**Data records:**
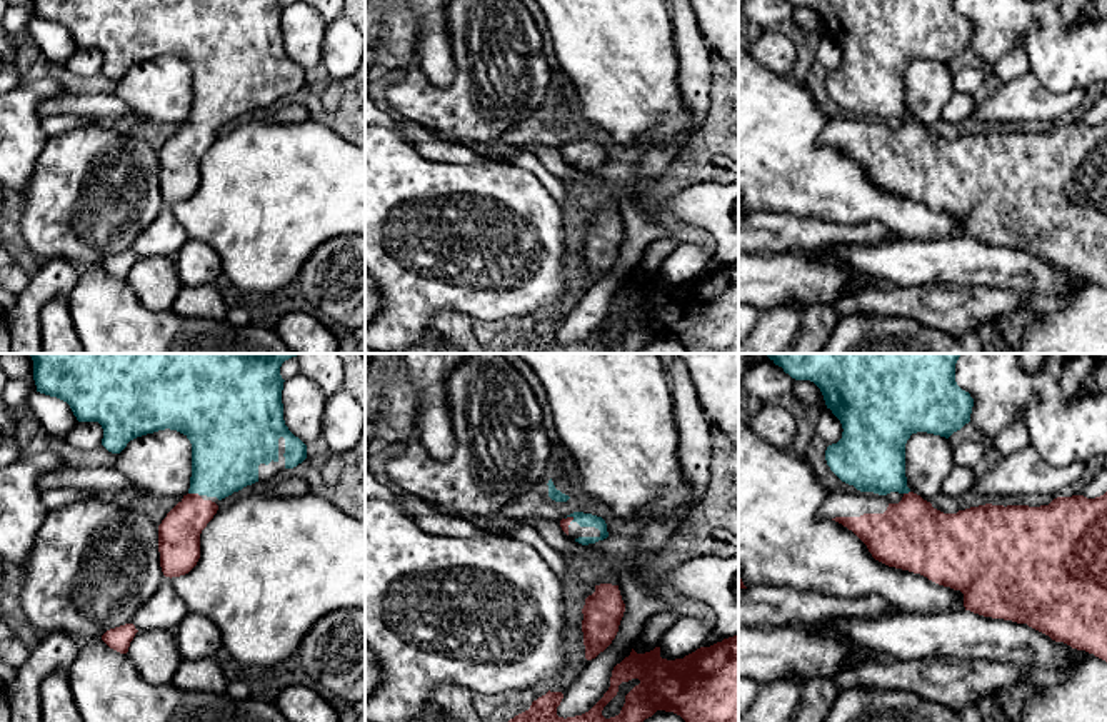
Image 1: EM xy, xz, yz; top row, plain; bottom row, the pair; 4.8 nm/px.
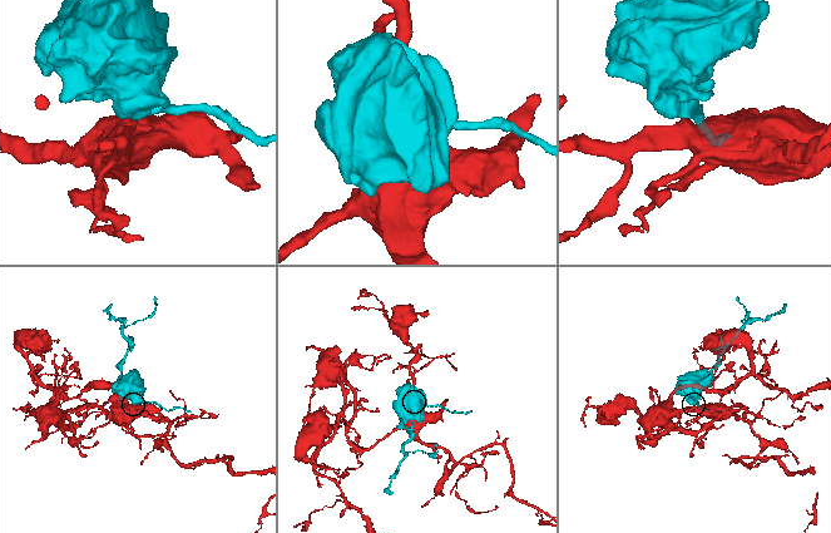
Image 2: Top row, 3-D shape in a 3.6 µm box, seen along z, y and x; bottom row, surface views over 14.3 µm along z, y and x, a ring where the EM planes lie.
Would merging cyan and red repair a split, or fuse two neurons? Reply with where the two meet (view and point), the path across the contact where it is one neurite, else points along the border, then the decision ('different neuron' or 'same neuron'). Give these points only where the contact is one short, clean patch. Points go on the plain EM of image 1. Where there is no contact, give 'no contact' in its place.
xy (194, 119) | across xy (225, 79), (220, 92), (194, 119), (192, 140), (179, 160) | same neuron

--

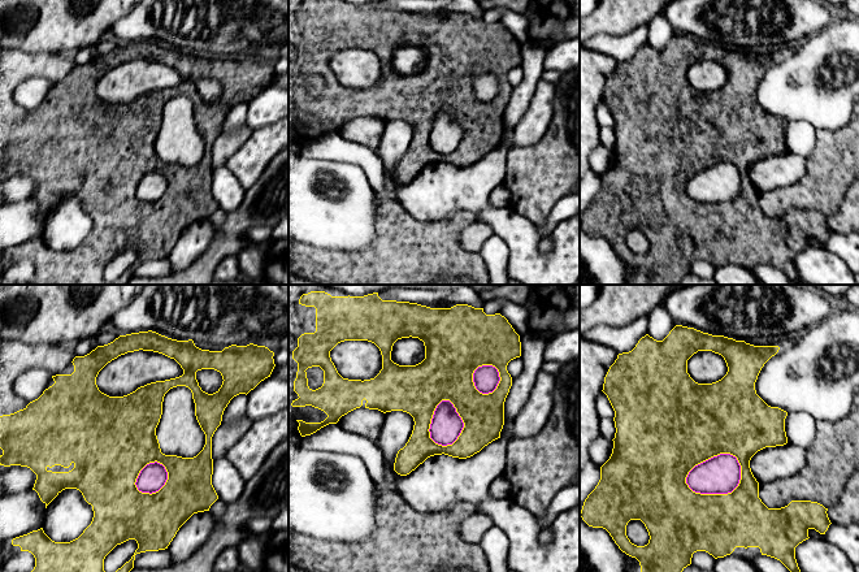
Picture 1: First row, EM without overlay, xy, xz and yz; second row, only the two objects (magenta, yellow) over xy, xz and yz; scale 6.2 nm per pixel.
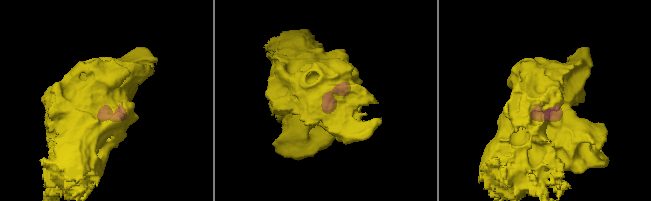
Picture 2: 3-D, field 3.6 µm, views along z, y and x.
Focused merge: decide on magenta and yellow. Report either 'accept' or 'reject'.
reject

---

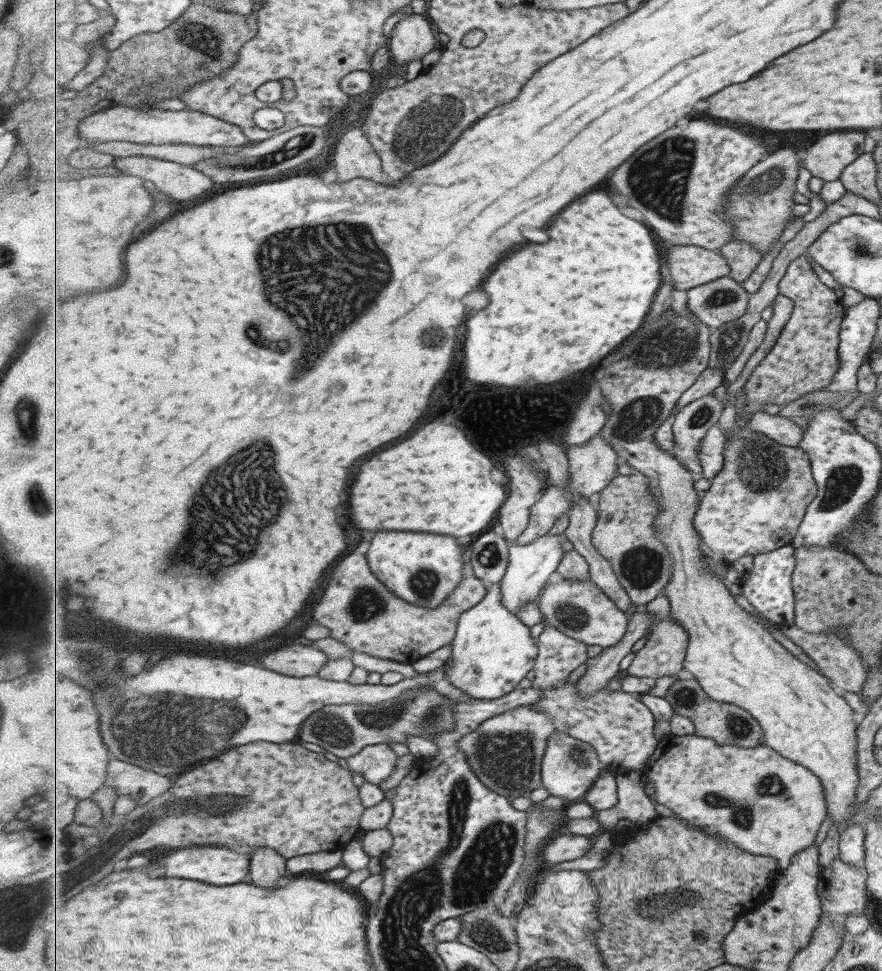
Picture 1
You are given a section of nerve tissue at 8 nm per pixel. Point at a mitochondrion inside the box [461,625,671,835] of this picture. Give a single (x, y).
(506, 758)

**Prompt:**
Each line with "bottom" in it must be identified and copied from the material.

**Solution to this exercise:**
Image 1: EM xy, xz, yz; top row, plain; bottom row, the pair; 4.8 nm/px.
Image 2: Top row, 3-D shape in a 3.6 µm box, seen along z, y and x; bottom row, surface views over 14.3 µm along z, y and x, a ring where the EM planes lie.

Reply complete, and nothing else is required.